## Extract provided
•••
Strategy 2: Canary Deployment
# Canary deployment with weighted routing
resource "aws_lb_target_group" "stable" {
name = "app-stable"
port = 80
protocol = "HTTP"
vpc_id = var.vpc_id
}
resource "aws_lb_target_group" "canary" {
name = "app-canary"
port = 80
protocol = "HTTP"
vpc_id = var.vpc_id
}
# Route 90% traffic to stable, 10% to canary
resource "aws_lb_listener_rule" "weighted_routing" {
listener_arn = aws_lb_listener.main.arn
action {
type = "forward"
forward {
target_group {
arn = aws_lb_target_group.stable.arn
weight = 90
}
target_group {
arn = aws_lb_target_group.canary.arn
weight = 10
}
}
}
condition {
path_pattern {
values = ["/*"]
}
}
}
Gradual Rollout:
# Phase 1: 10% canary
terraform apply -var="canary_weight=10"
# Monitor metrics for 1 hour
# Phase 2: 50% canary
terraform apply -var="canary_weight=50"
# Monitor metrics for 30 minutes
# Phase 3: 100% canary (full rollout)
terraform apply -var="canary_weight=100"
Step 6.3: State Locking and Backend Configuration
Why: State locking prevents concurrent modifications that could corrupt infrastructure state, causing data loss or orphaned resources.
S3 + DynamoDB Backend (Recommended):
# backend.tf
terraform {
backend "s3" {
bucket = "your-org-terraform-state"
key = "production/infrastructure.tfstate"
region = "us-east-1"
# State locking with DynamoDB
dynamodb_table = "terraform-state-locks"
# Encryption at rest
encrypt = true
kms_key_id = "arn:aws:kms:us-east-1:ACCOUNT:key/KEY-ID"
# Versioning for state history
versioning = true
}
}
DynamoDB Table for Locking:
# Create state lock table
resource "aws_dynamodb_table" "terraform_locks" {
name = "terraform-state-locks"
billing_mode = "PAY_PER_REQUEST"
hash_key = "LockID"
attribute {
name = "LockID"
type = "S"
}
tags = {
Name = "Terraform State Lock Table"
Environment = "global"
}
}
Terraform Cloud Backend:
# backend.tf
terraform {
cloud {
organization = "your-org"
workspaces {
name = "production-infrastructure"
}
}
}
Step 6.4: Safe Apply Practices
1. Always Review Plan Before Apply
# NEVER skip plan review
terraform plan -out=tfplan # Review output carefully
terraform apply tfplan # Apply saved plan
# ❌ DANGEROUS - Never use in production
terraform apply -auto-approve # Skips confirmation
2. Use Targeted Applies for Risky Changes
# Apply changes to specific resources only
terraform apply -target=aws_security_group.database
# Apply changes to specific module
terraform apply -target=module.vpc
# Useful for:
# - Testing changes incrementally
# - Recovering from partial failures
# - Updating specific resources without affecting others
3. Validate Before Apply
# Pre-apply validation checklist
terraform fmt -check -recursive # ✅ Formatting
terraform validate # ✅ Syntax
tfsec . # ✅ Security scan
terraform plan -detailed-exitcode # ✅ Plan review
# Exit code 0 = no changes, 1 = error, 2 = changes present
# Only apply if all checks pass
if [ $? -eq 2 ]; then
terraform apply tfplan
fi
Step 6.5: Rollback Procedures
State Backup and Restore:
# Before risky apply, backup state
terraform state pull > terraform.tfstate.backup.$(date +%Y%m%d-%H%M%S)
•••
## Work request 1
Rewrite the Terraform excerpt starting with "# Monitor metrics for 1" and going on through "or orphaned resources.", changing "Monitor metrics" to "Watch error rates" throughout that span.
## Work request 2
In the Terraform excerpt, what does exit code 2 from terraform plan -detailed-exitcode indicate?

## Given material
•••
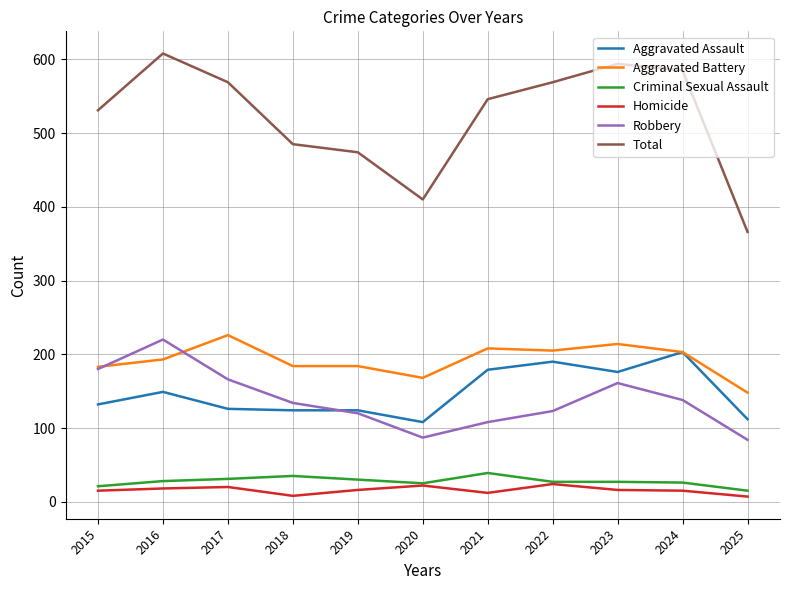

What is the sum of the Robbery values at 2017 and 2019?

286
•••
## Exercise response 1
# Watch error rates for 1 hour
# Phase 2: 50% canary
terraform apply -var="canary_weight=50"
# Watch error rates for 30 minutes
# Phase 3: 100% canary (full rollout)
terraform apply -var="canary_weight=100"
Step 6.3: State Locking and Backend Configuration
Why: State locking prevents concurrent modifications that could corrupt infrastructure state, causing data loss or orphaned resources.

## Exercise response 2
Changes are present.